Cooper continued, "They're fairly new so there're no distinctive wear marks that tell us much about his height, weight or other characteristic."

"I'd say he walks straight, though. Agree?" Rhyme was looking at the prints on his screen, broadcast from a camera over the examining table.

"Yes."

Sachs wrote this on the board.

"Good, Sachs. Now, Rookie, what's the invisible evidence you found?" Gazing at the plastic envelope labeled Coffee Shop Opposite Blast--Table Where Suspect Was Sitting.

Cooper was examining it. "Blond hair. One inch long. Natural, not dyed."

Rhyme loved hair as a forensic tool. It could often be used for DNA sampling--if the bulb was attached--and it could reveal a lot about the suspect's appearance, through color and texture and shape. Age and sex could also be reckoned with more or less accuracy. Hair testing was becoming more and more popular as a forensic and an employment tool since hair retained traces of drugs longer than urine or blood. An inch of hair held a two-month history of drug use. In England hair was frequently used to test for alcohol abuse.

"We're not sure it's his," Sellitto pointed out.

"Of course not," Rhyme muttered. "We're not sure of anything at this point."
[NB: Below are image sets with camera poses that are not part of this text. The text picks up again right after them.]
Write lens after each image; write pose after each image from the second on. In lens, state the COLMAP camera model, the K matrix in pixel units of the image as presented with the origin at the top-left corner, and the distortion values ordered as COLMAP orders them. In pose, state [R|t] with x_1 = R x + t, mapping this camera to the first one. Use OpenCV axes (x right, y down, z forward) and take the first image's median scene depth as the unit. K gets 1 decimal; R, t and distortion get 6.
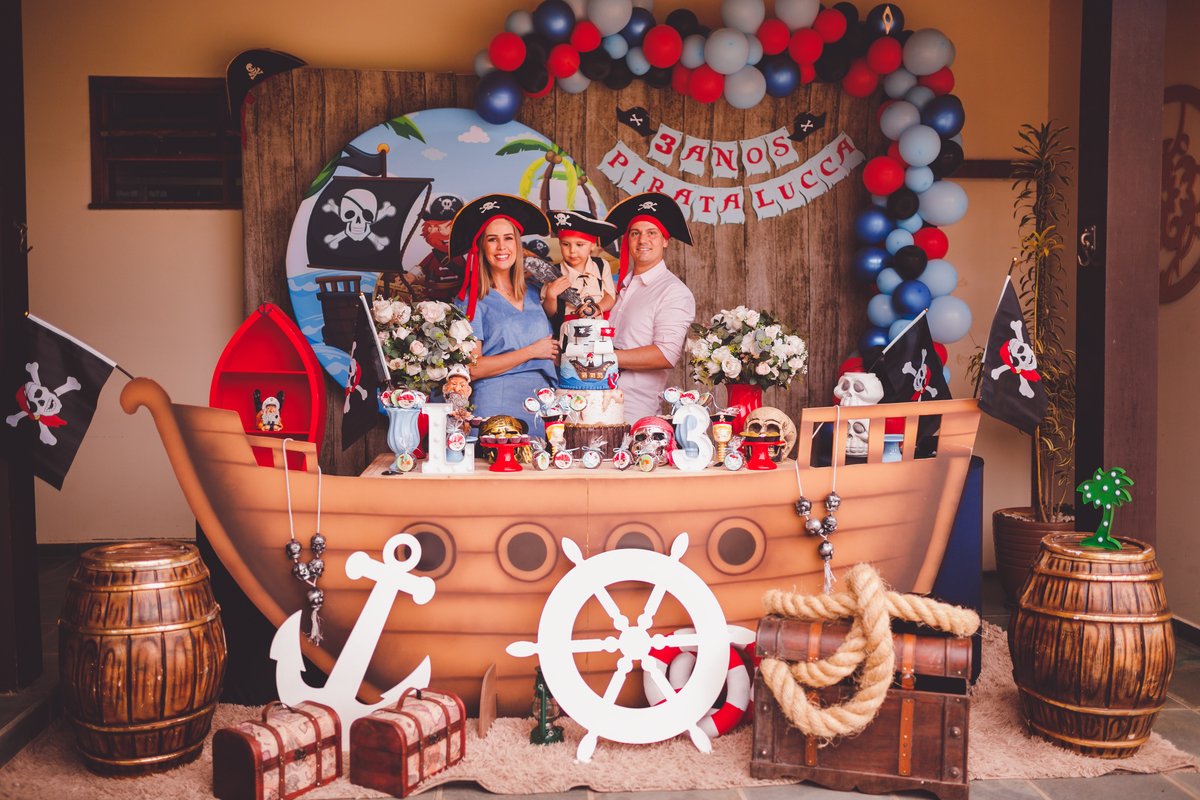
lens RADIAL K [[1111.6, 0, 605.2], [0, 1111.6, 403.5], [0, 0, 1]] dist [-0.064609, 0.088151]
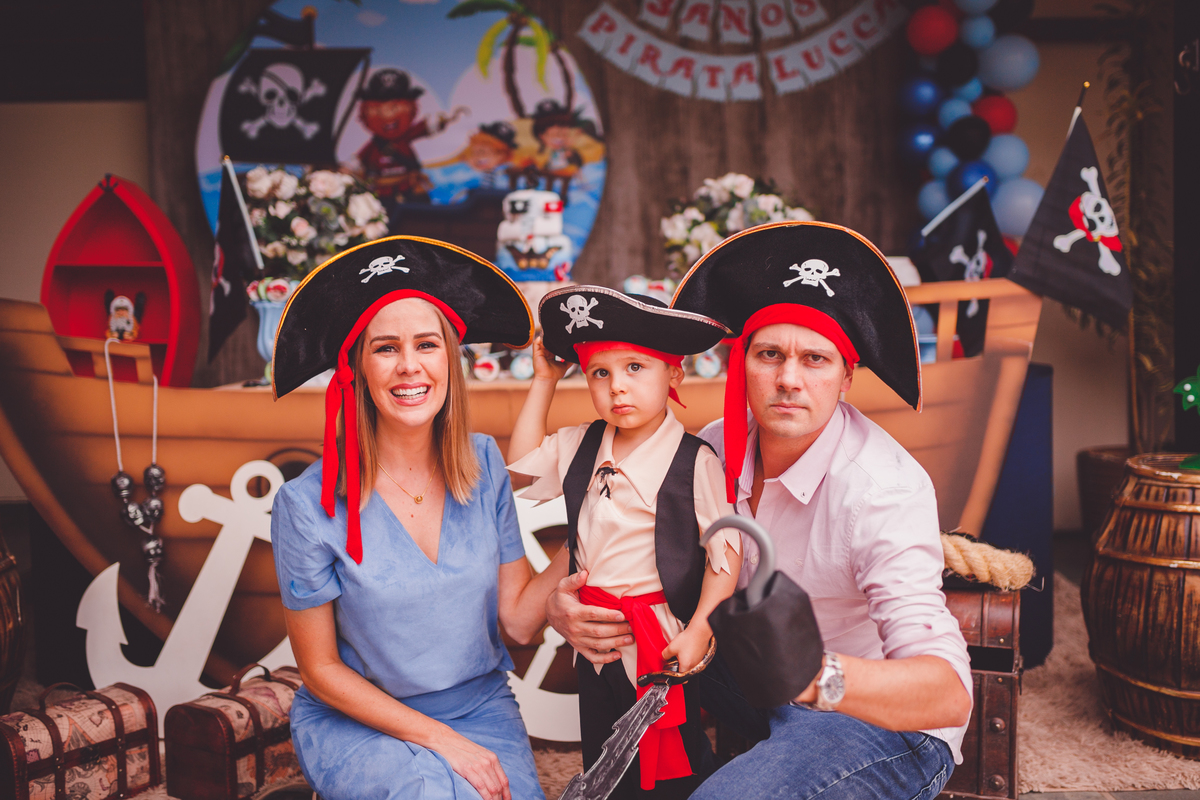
lens RADIAL K [[1176.9, 0, 632.7], [0, 1176.9, 395.2], [0, 0, 1]] dist [-0.059879, 0.082833]
pose [[0.998776, -0.013704, -0.047525, 0.103192], [0.014150, 0.999859, 0.009062, 0.064824], [0.047394, -0.009724, 0.998829, 0.205857]]
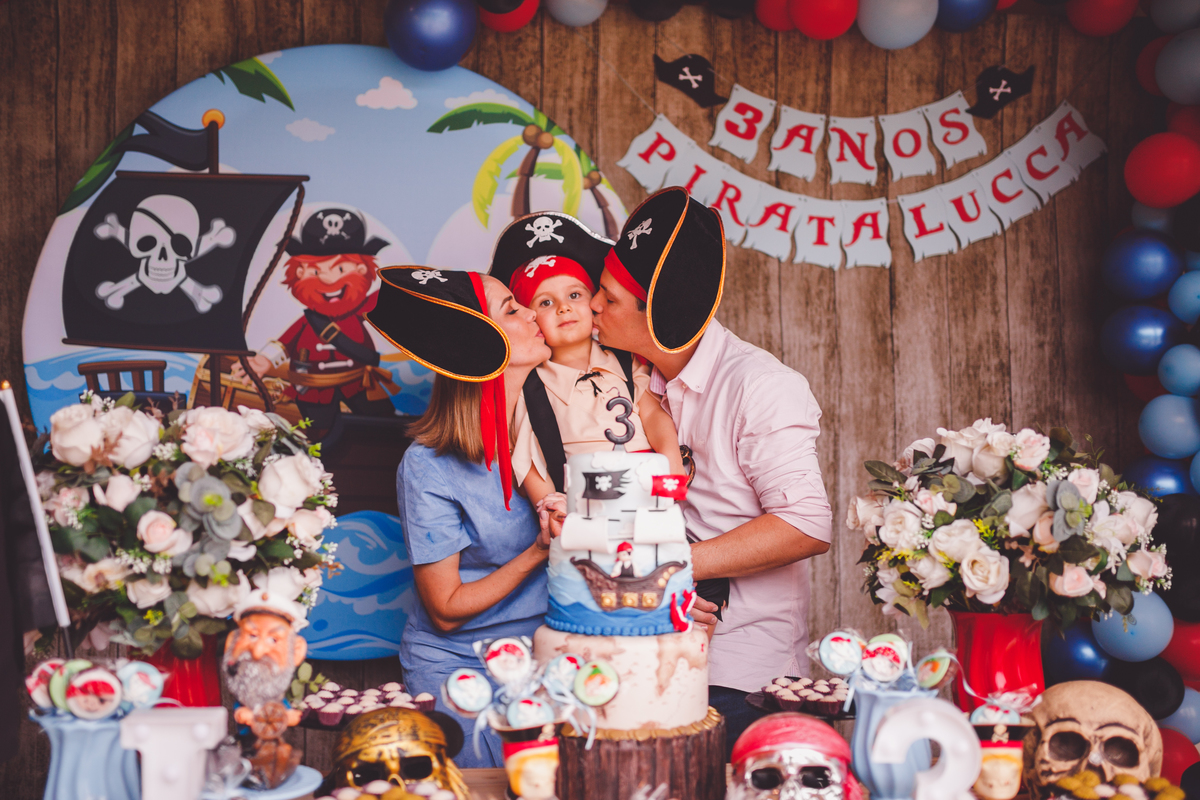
lens RADIAL K [[1176.9, 0, 585.7], [0, 1176.9, 404.5], [0, 0, 1]] dist [-0.060658, 0.078902]
pose [[0.999931, -0.000620, -0.011773, -0.024147], [-0.000543, 0.995135, -0.098523, -0.057038], [0.011777, 0.098522, 0.995065, 0.641661]]
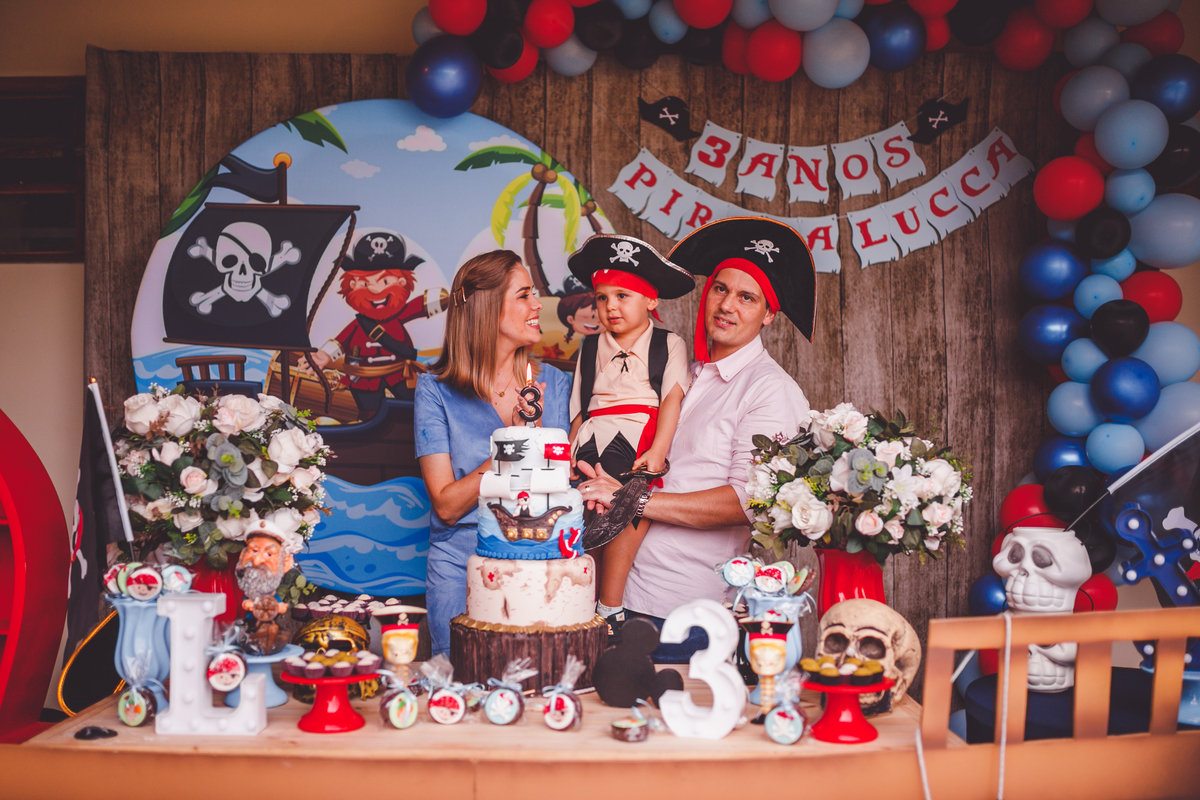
lens RADIAL K [[1166.0, 0, 596.0], [0, 1166.0, 405.6], [0, 0, 1]] dist [-0.061320, 0.077459]
pose [[0.993312, 0.000194, -0.115460, 0.093406], [-0.009710, 0.996596, -0.081867, -0.044498], [0.115052, 0.082441, 0.989933, 0.485737]]
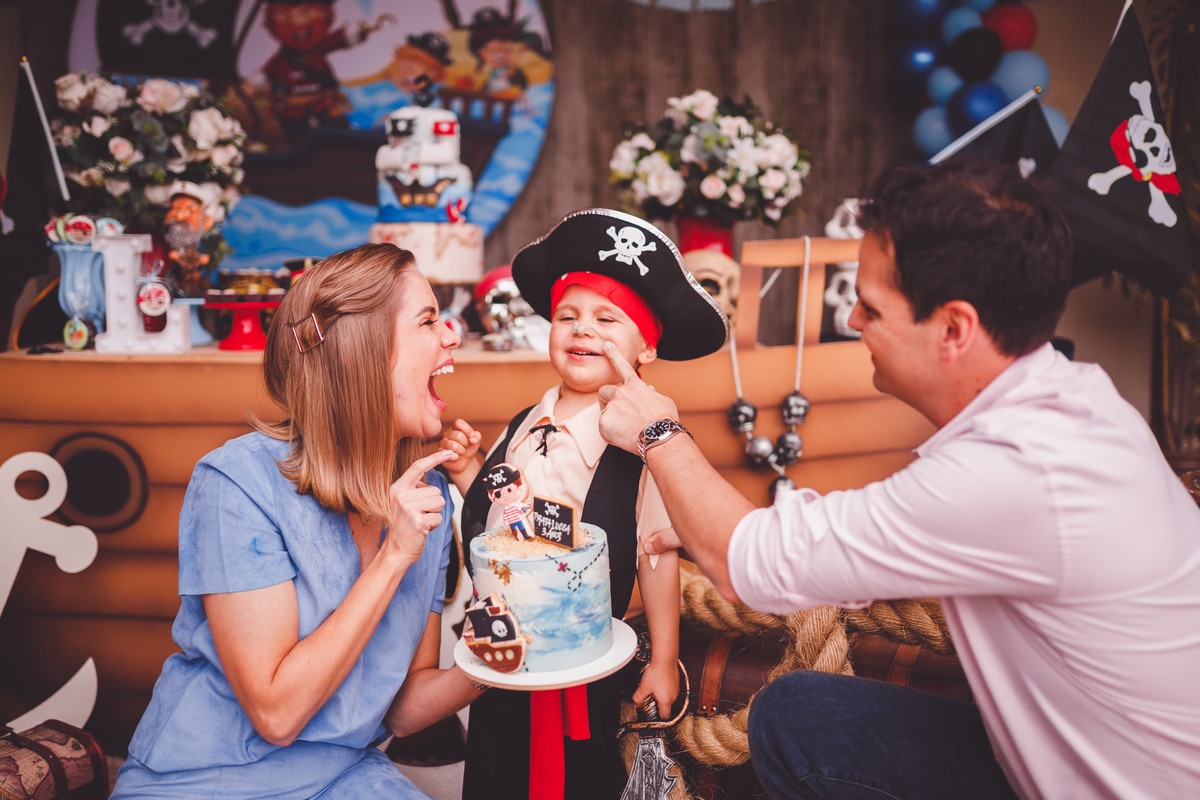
lens RADIAL K [[1116.2, 0, 603.6], [0, 1116.2, 405.3], [0, 0, 1]] dist [-0.061479, 0.080830]
pose [[0.996575, 0.011298, -0.081913, 0.154545], [-0.004848, 0.996901, 0.078518, 0.042864], [0.082546, -0.077852, 0.993542, 0.424168]]
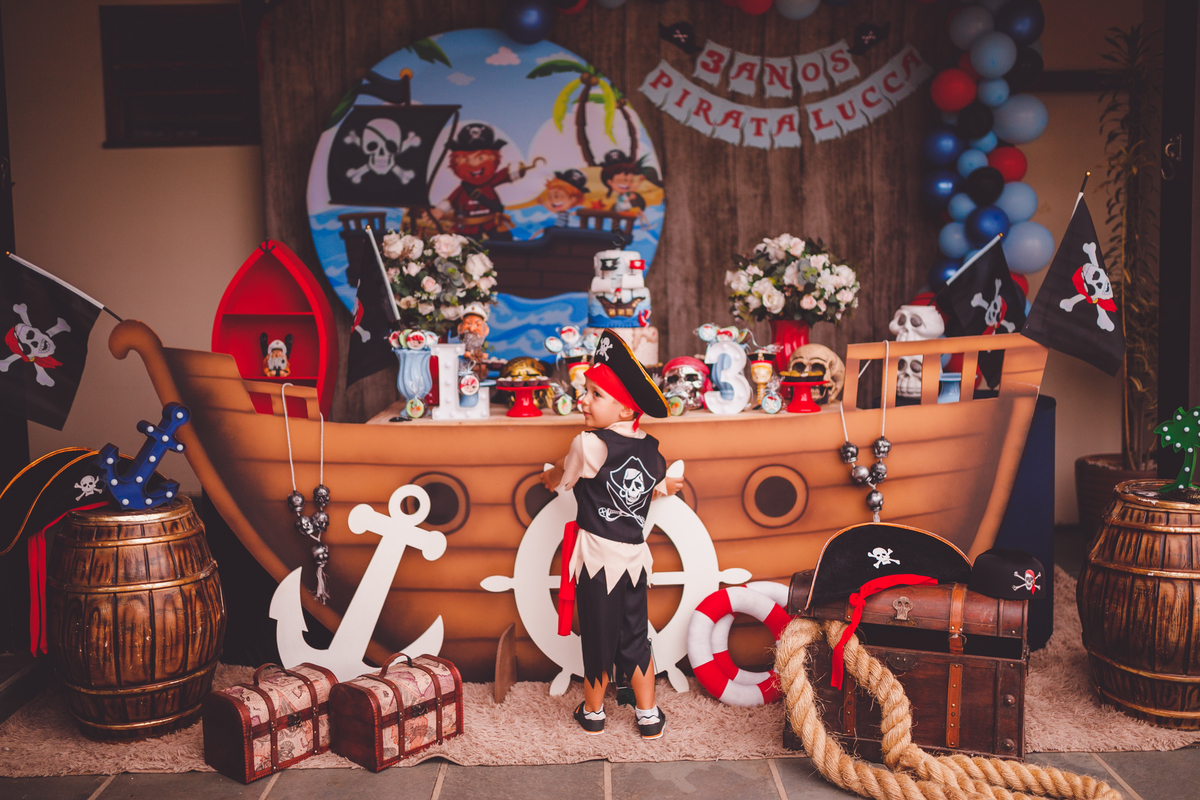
lens RADIAL K [[1160.8, 0, 622.6], [0, 1160.8, 401.0], [0, 0, 1]] dist [-0.070227, 0.103110]
pose [[0.998081, -0.009821, -0.061145, 0.052099], [0.012313, 0.999103, 0.040510, 0.009979], [0.060693, -0.041185, 0.997306, 0.044526]]
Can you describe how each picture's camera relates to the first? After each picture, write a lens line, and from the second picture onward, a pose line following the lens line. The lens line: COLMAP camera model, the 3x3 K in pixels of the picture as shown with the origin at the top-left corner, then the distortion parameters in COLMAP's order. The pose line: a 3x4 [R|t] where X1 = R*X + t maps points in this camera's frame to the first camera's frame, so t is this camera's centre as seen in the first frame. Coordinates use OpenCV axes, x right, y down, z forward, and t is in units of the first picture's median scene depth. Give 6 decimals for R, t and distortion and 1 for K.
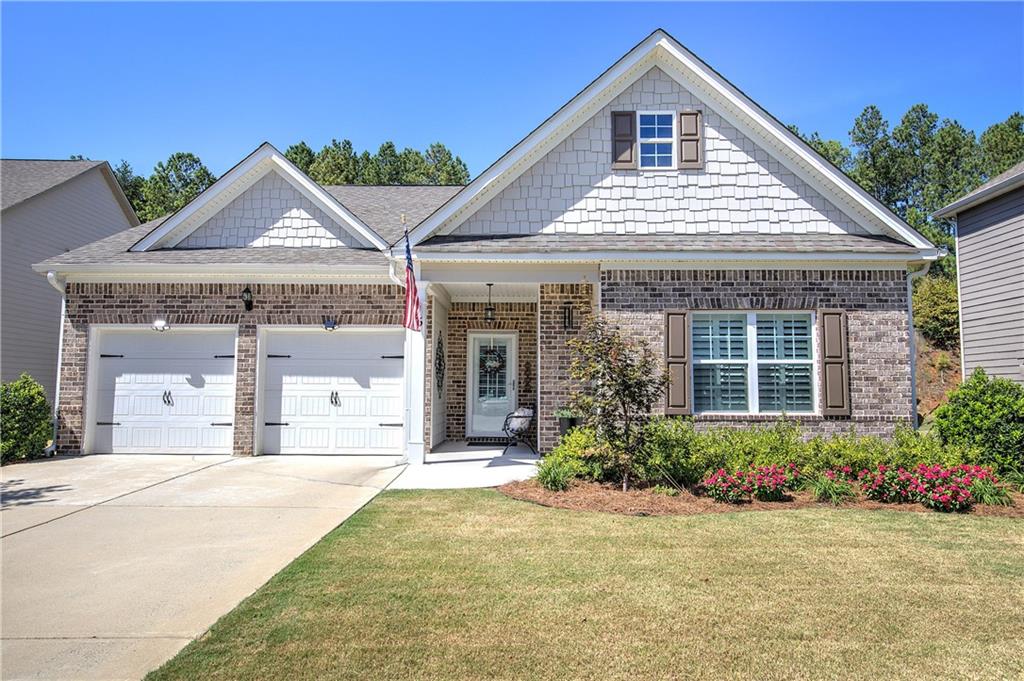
lens RADIAL K [[639.9, 0, 512.0], [0, 639.9, 340.5], [0, 0, 1]] dist [-0.000693, -0.000080]
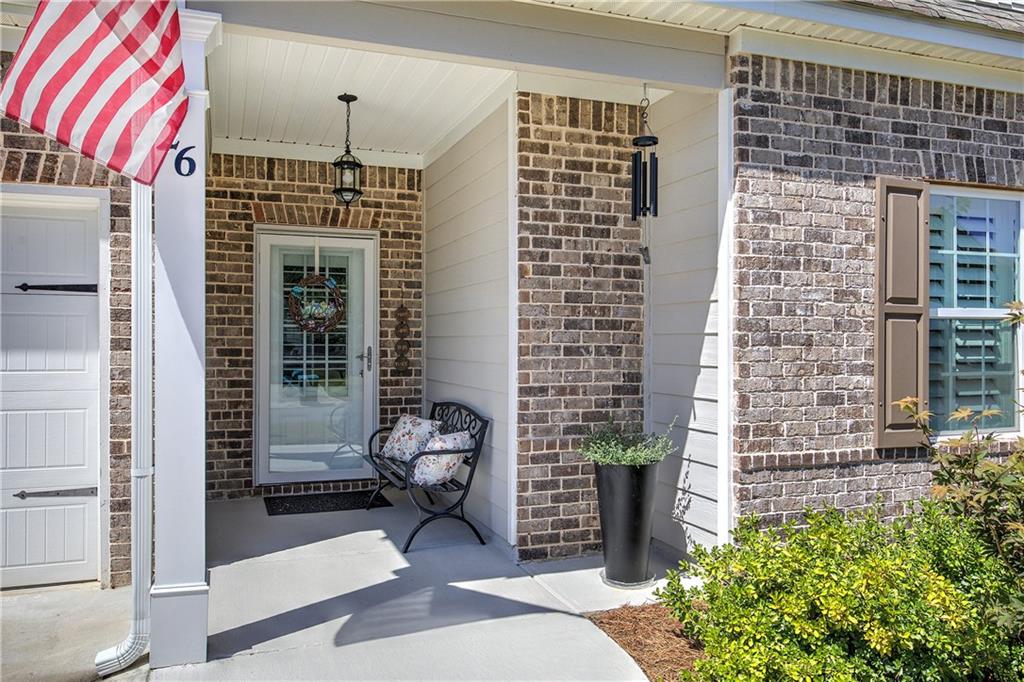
lens RADIAL K [[799.4, 0, 511.2], [0, 799.4, 345.4], [0, 0, 1]] dist [0.006706, 0.002024]
pose [[0.929735, -0.005854, 0.368182, -0.130705], [-0.026012, 0.996332, 0.081527, 0.017290], [-0.367308, -0.085375, 0.926173, 0.570904]]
But Pulaski said, "It's pretty likely, though. I talked to the owner. He makes sure the busboys wipe the table down after every customer. I checked. And nobody'd wiped it after the perp was there, because of the explosion."

"Good, Rookie."

Cooper continued, speaking of the hair, "No natural or artificial curves. It's straight. No evidence of depigmentation, so I'd put him under fifty years old."

"I want a tox-chem analysis. ASAP."

"I'll send it to the lab."

"A commercial lab," Rhyme ordered. "Wave a lot of money at them for fast results."

Sellitto grumbled, "We don't have a lot of money, and we've got our own perfectly good lab in Queens."

"It's not perfectly good if they don't get me the results before our perp kills somebody else, Lon."

"How's Uptown Testing?" Cooper asked.

"Good. Remember, wave money."

"Jesus, the city doesn't revolve around you, Linc."

"It doesn't?" Rhyme asked, with surprise in his eyes that was both feigned and genuine.

Chapter 14

WITH THE SEM-EDS--the scanning electron microscope and energy-dispersive X-ray spectroscope--Mel Cooper analyzed the trace evidence Sachs had collected where the UNSUB had rigged the wire. "I've got some kind of mineral, different from the substrata around the substation."

"What's it made up of?"

"It's about seventy percent feldspar, then quartz, magnetite, mica, calcite and amphiboles. Some anhydrite too. Curious, large percentages of silicon."

Rhyme knew the geology of the New York area well. When mobile, he'd strolled around the city, scooping up samples of dirt and rock and creating databases that could help him match perp and locale. But this combination of minerals was a mystery to him. It certainly wasn't from around here. "We need a geologist." Rhyme thought for a moment and made a call with speed dial.

"Hello?" a man's soft voice answered.

"Arthur," Rhyme said to his cousin, who lived not far away, in New Jersey.